3) Managing the Digitally Native Generation

Advisors face the challenge of effectively engaging with the new Digitally Native Generation, a cohort that has grown up in an interconnected world. This generation values transparency, immediate responses, and digital-first interactions, which necessitates a shift in advisory practices. At the conference, experts discussed how integrating technology into financial planning and wealth management can enhance client engagement and streamline communication. Additionally, recognizing cultural trends and preferences is vital for building trust and rapport. Advisors must adopt innovative techniques to meet the expectations of this demographic, leveraging tools such as digital platforms for financial education and engagement, thereby creating an environment that empowers them to take an active role in their financial futures.

The other challenge with the Digitally Native Generation, and many traditional investors, is the increasing demand to has Crypto Currency investments amongst the Trust assets. In theory, digital assets are just another asset type to be included in the Trust Deed, but they pose unique challenges, and Trustees are well advised to be directed to buy, be directed to hold, and outsource as much risk as possible. This is particularly true when considering custody of these assets to protect from loss and theft. Outsource the custody using reputable wallets (hot and cold storage solutions). Stay informed about the legal and regulatory frameworks governing cryptocurrencies in your jurisdiction, particularly around AML/KYC. Maintain communication with the beneficiaries and implement contingency plans to manage unforeseen events.

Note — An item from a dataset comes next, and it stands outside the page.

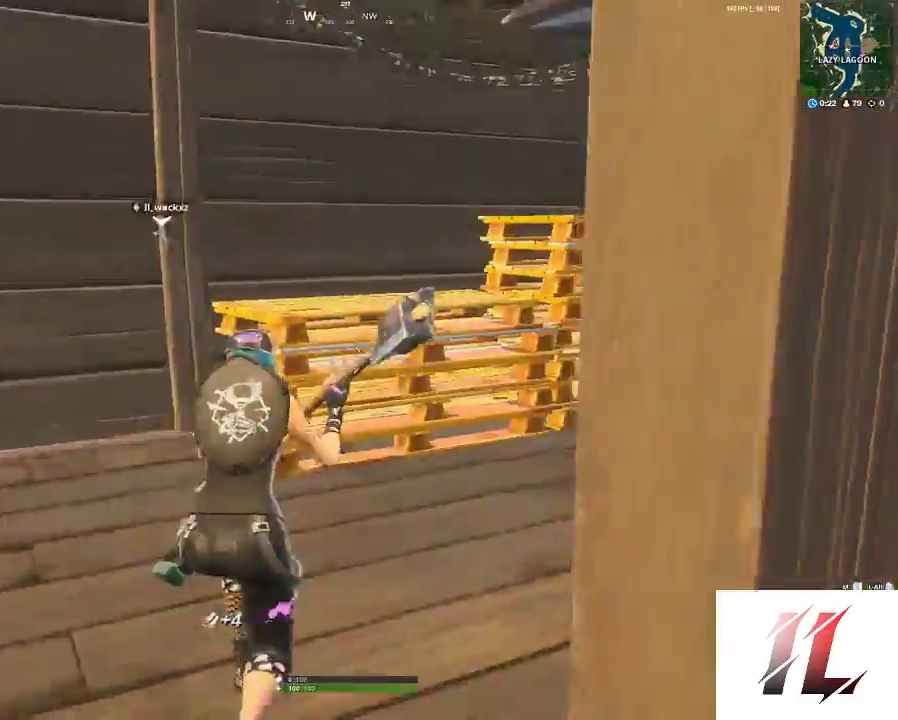
{"keys": ["d"], "mouse": ["left"], "events": [[67, "shift", "up"], [100, "space", "up"], [200, "a", "down"], [200, "d", "up"], [200, "w", "up"], [467, "a", "up"], [467, "d", "down"], [467, "s", "down"], [500, "s", "up"]]}
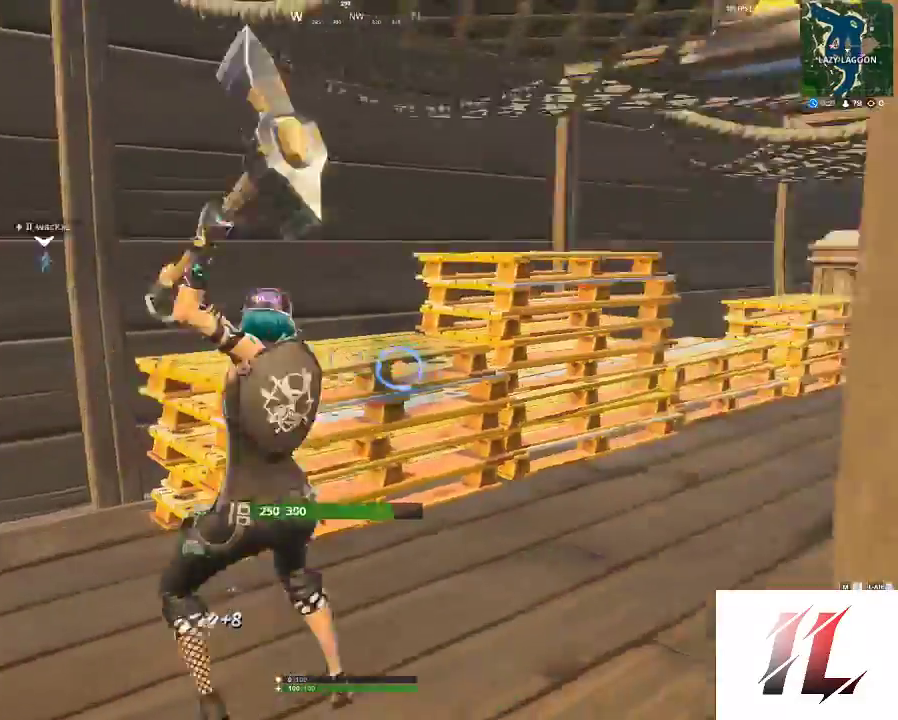
{"keys": ["s"], "mouse": ["left"], "events": [[200, "w", "down"], [233, "d", "up"], [300, "a", "down"], [300, "w", "up"], [500, "a", "up"], [500, "s", "down"]]}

4) The Changing Use of Foundations

The role of foundations is evolving as families seek more flexible and adaptable structures for philanthropy and wealth management. As foundations increasingly serve as vehicles for impact investing and social entrepreneurship, families are embracing the potential to align their values with tangible contributions while addressing pressing societal needs. However, the digital asset panel at the conference highlighted that the use of such Foundation structures has increasingly been used for Decentralised Autonomous Organisations (DAO’s). Foundations are perfect for housing an AI driven protocol, under a governance body. In DAO’s the Founders do not run the Foundation although they may be one of the directors. This allows the DAOs to have a legal personality with appropriate regulation and has resulted in a burgeoning new industry in Cayman.


5) Are You Really Listening to your Clients

A recurring theme at the STEP Cayman conference was the importance of truly listening to clients and understanding their unique needs, motivations, and aspirations. Advisors often fall into the trap of imposing pre-existing structures or solutions that may not fully align with a client’s vision for their wealth. This “shoehorn” mentality can inadvertently neglect the individual complexities of each client’s situation. Instead, the emphasis was on providing a white-glove service that prioritizes tailor-made solutions rather than a one-size-fits-all approach. With the increasing diversification of wealth among families, many clients, especially those in the sub-$100 million bracket, may feel overlooked despite requiring the same level of diligence and care as larger clients. By cultivating an ethos of true engagement and bespoke service, smaller independent advisors are filling this gap, fostering deeper relationships, and ensuring every client feels valued and understood.